[Stored entries]
+--

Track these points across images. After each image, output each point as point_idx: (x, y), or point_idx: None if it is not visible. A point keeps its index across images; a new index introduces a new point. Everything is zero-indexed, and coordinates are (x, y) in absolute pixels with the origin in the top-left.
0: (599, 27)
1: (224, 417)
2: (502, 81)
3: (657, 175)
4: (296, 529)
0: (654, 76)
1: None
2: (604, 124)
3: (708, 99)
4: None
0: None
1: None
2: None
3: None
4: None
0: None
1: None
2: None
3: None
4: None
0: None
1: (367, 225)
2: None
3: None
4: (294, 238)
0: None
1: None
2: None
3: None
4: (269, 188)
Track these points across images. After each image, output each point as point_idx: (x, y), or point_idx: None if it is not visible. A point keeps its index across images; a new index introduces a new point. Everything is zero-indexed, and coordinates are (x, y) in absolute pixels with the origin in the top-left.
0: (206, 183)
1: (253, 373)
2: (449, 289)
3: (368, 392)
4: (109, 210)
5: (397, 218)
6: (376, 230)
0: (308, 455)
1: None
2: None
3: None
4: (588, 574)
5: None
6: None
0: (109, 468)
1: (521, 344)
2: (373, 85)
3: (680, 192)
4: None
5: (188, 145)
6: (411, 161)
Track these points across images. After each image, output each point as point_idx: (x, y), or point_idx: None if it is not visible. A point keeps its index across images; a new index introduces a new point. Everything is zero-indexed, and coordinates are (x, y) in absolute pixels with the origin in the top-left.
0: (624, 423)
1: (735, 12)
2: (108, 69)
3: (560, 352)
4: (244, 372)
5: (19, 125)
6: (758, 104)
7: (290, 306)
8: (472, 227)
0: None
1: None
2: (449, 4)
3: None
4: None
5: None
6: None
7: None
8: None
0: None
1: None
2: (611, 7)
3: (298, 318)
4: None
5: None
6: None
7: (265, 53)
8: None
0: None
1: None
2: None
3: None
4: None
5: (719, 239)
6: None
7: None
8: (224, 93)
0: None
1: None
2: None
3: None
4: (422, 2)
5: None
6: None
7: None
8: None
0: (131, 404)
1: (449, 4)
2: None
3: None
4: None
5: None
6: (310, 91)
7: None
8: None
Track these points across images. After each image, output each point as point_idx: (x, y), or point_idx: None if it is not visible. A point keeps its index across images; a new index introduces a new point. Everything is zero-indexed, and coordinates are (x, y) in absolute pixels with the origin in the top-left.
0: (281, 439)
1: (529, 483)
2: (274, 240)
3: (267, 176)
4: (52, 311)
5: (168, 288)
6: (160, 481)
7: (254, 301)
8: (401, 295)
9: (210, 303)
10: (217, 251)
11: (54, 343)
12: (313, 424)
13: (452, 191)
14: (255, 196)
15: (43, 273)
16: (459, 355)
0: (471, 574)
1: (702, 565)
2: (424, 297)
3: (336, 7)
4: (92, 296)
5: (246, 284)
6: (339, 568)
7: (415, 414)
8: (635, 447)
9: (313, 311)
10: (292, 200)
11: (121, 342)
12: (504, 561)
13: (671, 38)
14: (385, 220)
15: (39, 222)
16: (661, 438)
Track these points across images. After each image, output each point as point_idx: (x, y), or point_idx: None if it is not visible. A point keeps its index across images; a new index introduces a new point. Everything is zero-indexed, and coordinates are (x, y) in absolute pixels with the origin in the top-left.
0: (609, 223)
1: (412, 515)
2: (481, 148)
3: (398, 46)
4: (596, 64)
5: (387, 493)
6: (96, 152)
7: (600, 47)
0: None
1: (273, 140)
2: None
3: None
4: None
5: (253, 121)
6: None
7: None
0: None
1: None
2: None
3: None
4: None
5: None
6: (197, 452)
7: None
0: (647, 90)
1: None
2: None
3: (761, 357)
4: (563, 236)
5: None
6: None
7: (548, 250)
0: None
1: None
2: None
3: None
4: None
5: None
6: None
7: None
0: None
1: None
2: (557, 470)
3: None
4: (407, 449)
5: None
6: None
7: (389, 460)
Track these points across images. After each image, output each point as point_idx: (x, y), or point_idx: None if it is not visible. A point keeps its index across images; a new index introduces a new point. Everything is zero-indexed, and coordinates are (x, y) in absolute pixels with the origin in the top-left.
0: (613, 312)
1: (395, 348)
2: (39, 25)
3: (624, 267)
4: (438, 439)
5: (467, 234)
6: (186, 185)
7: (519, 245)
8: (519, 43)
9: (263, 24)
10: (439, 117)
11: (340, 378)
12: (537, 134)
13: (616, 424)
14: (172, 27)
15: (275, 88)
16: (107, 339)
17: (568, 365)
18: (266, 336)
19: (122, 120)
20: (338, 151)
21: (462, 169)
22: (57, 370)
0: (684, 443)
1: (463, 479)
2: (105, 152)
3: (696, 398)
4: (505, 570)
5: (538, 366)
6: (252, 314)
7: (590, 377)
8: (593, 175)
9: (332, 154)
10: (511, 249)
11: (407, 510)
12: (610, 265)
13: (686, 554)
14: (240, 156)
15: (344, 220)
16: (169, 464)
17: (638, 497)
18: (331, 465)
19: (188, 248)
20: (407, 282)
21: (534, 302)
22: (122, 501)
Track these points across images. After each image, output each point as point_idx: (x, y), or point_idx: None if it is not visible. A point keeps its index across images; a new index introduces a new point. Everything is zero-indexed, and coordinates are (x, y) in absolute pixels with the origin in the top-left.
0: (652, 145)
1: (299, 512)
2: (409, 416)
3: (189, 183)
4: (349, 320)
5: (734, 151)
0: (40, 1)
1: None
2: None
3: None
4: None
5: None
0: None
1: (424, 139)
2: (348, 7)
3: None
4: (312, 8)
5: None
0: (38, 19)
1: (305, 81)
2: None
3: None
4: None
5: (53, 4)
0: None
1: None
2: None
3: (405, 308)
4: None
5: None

+--

**Task description**
Duplicate every line of the data above without any changes.

**Correct output**
Track these points across images. After each image, output each point as point_idx: (x, y), or point_idx: None if it is not visible. A point keeps its index across images; a new index introduces a new point. Everything is zero-indexed, and coordinates are (x, y) in absolute pixels with the origin in the top-left.
0: (599, 27)
1: (224, 417)
2: (502, 81)
3: (657, 175)
4: (296, 529)
0: (654, 76)
1: None
2: (604, 124)
3: (708, 99)
4: None
0: None
1: None
2: None
3: None
4: None
0: None
1: None
2: None
3: None
4: None
0: None
1: (367, 225)
2: None
3: None
4: (294, 238)
0: None
1: None
2: None
3: None
4: (269, 188)
Track these points across images. After each image, output each point as point_idx: (x, y), or point_idx: None if it is not visible. A point keeps its index across images; a new index introduces a new point. Everything is zero-indexed, and coordinates are (x, y) in absolute pixels with the origin in the top-left.
0: (206, 183)
1: (253, 373)
2: (449, 289)
3: (368, 392)
4: (109, 210)
5: (397, 218)
6: (376, 230)
0: (308, 455)
1: None
2: None
3: None
4: (588, 574)
5: None
6: None
0: (109, 468)
1: (521, 344)
2: (373, 85)
3: (680, 192)
4: None
5: (188, 145)
6: (411, 161)
Track these points across images. After each image, output each point as point_idx: (x, y), or point_idx: None if it is not visible. A point keeps its index across images; a new index introduces a new point. Everything is zero-indexed, and coordinates are (x, y) in absolute pixels with the origin in the top-left.
0: (624, 423)
1: (735, 12)
2: (108, 69)
3: (560, 352)
4: (244, 372)
5: (19, 125)
6: (758, 104)
7: (290, 306)
8: (472, 227)
0: None
1: None
2: (449, 4)
3: None
4: None
5: None
6: None
7: None
8: None
0: None
1: None
2: (611, 7)
3: (298, 318)
4: None
5: None
6: None
7: (265, 53)
8: None
0: None
1: None
2: None
3: None
4: None
5: (719, 239)
6: None
7: None
8: (224, 93)
0: None
1: None
2: None
3: None
4: (422, 2)
5: None
6: None
7: None
8: None
0: (131, 404)
1: (449, 4)
2: None
3: None
4: None
5: None
6: (310, 91)
7: None
8: None
Track these points across images. After each image, output each point as point_idx: (x, y), or point_idx: None if it is not visible. A point keeps its index across images; a new index introduces a new point. Everything is zero-indexed, and coordinates are (x, y) in absolute pixels with the origin in the top-left.
0: (281, 439)
1: (529, 483)
2: (274, 240)
3: (267, 176)
4: (52, 311)
5: (168, 288)
6: (160, 481)
7: (254, 301)
8: (401, 295)
9: (210, 303)
10: (217, 251)
11: (54, 343)
12: (313, 424)
13: (452, 191)
14: (255, 196)
15: (43, 273)
16: (459, 355)
0: (471, 574)
1: (702, 565)
2: (424, 297)
3: (336, 7)
4: (92, 296)
5: (246, 284)
6: (339, 568)
7: (415, 414)
8: (635, 447)
9: (313, 311)
10: (292, 200)
11: (121, 342)
12: (504, 561)
13: (671, 38)
14: (385, 220)
15: (39, 222)
16: (661, 438)
Track these points across images. After each image, output each point as point_idx: (x, y), or point_idx: None if it is not visible. A point keeps its index across images; a new index introduces a new point. Everything is zero-indexed, and coordinates are (x, y) in absolute pixels with the origin in the top-left.
0: (609, 223)
1: (412, 515)
2: (481, 148)
3: (398, 46)
4: (596, 64)
5: (387, 493)
6: (96, 152)
7: (600, 47)
0: None
1: (273, 140)
2: None
3: None
4: None
5: (253, 121)
6: None
7: None
0: None
1: None
2: None
3: None
4: None
5: None
6: (197, 452)
7: None
0: (647, 90)
1: None
2: None
3: (761, 357)
4: (563, 236)
5: None
6: None
7: (548, 250)
0: None
1: None
2: None
3: None
4: None
5: None
6: None
7: None
0: None
1: None
2: (557, 470)
3: None
4: (407, 449)
5: None
6: None
7: (389, 460)
Track these points across images. After each image, output each point as point_idx: (x, y), or point_idx: None if it is not visible. A point keeps its index across images; a new index introduces a new point. Everything is zero-indexed, and coordinates are (x, y) in absolute pixels with the origin in the top-left.
0: (613, 312)
1: (395, 348)
2: (39, 25)
3: (624, 267)
4: (438, 439)
5: (467, 234)
6: (186, 185)
7: (519, 245)
8: (519, 43)
9: (263, 24)
10: (439, 117)
11: (340, 378)
12: (537, 134)
13: (616, 424)
14: (172, 27)
15: (275, 88)
16: (107, 339)
17: (568, 365)
18: (266, 336)
19: (122, 120)
20: (338, 151)
21: (462, 169)
22: (57, 370)
0: (684, 443)
1: (463, 479)
2: (105, 152)
3: (696, 398)
4: (505, 570)
5: (538, 366)
6: (252, 314)
7: (590, 377)
8: (593, 175)
9: (332, 154)
10: (511, 249)
11: (407, 510)
12: (610, 265)
13: (686, 554)
14: (240, 156)
15: (344, 220)
16: (169, 464)
17: (638, 497)
18: (331, 465)
19: (188, 248)
20: (407, 282)
21: (534, 302)
22: (122, 501)
Track these points across images. After each image, output each point as point_idx: (x, y), or point_idx: None if it is not visible. A point keeps its index across images; a new index introduces a new point. Everything is zero-indexed, and coordinates are (x, y) in absolute pixels with the origin in the top-left.
0: (652, 145)
1: (299, 512)
2: (409, 416)
3: (189, 183)
4: (349, 320)
5: (734, 151)
0: (40, 1)
1: None
2: None
3: None
4: None
5: None
0: None
1: (424, 139)
2: (348, 7)
3: None
4: (312, 8)
5: None
0: (38, 19)
1: (305, 81)
2: None
3: None
4: None
5: (53, 4)
0: None
1: None
2: None
3: (405, 308)
4: None
5: None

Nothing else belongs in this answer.